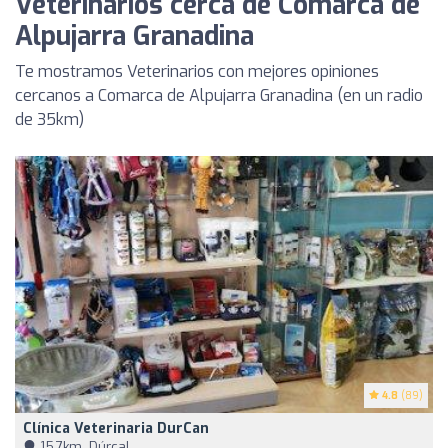
Veterinarios cerca de Comarca de
Alpujarra Granadina
Te mostramos Veterinarios con mejores opiniones
cercanos a Comarca de Alpujarra Granadina (en un radio
de 35km)
4.8
(89)
Clínica Veterinaria DurCan
15,7km, Dúrcal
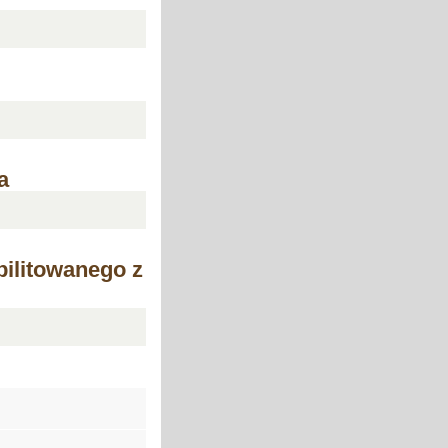
a
bilitowanego z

━━━━━━━━━━━━━━━━

| Problem description |
Lines with the word "Veterinarios": copy each one from the data above.

| Solution |
Veterinarios cerca de Comarca de
Te mostramos Veterinarios con mejores opiniones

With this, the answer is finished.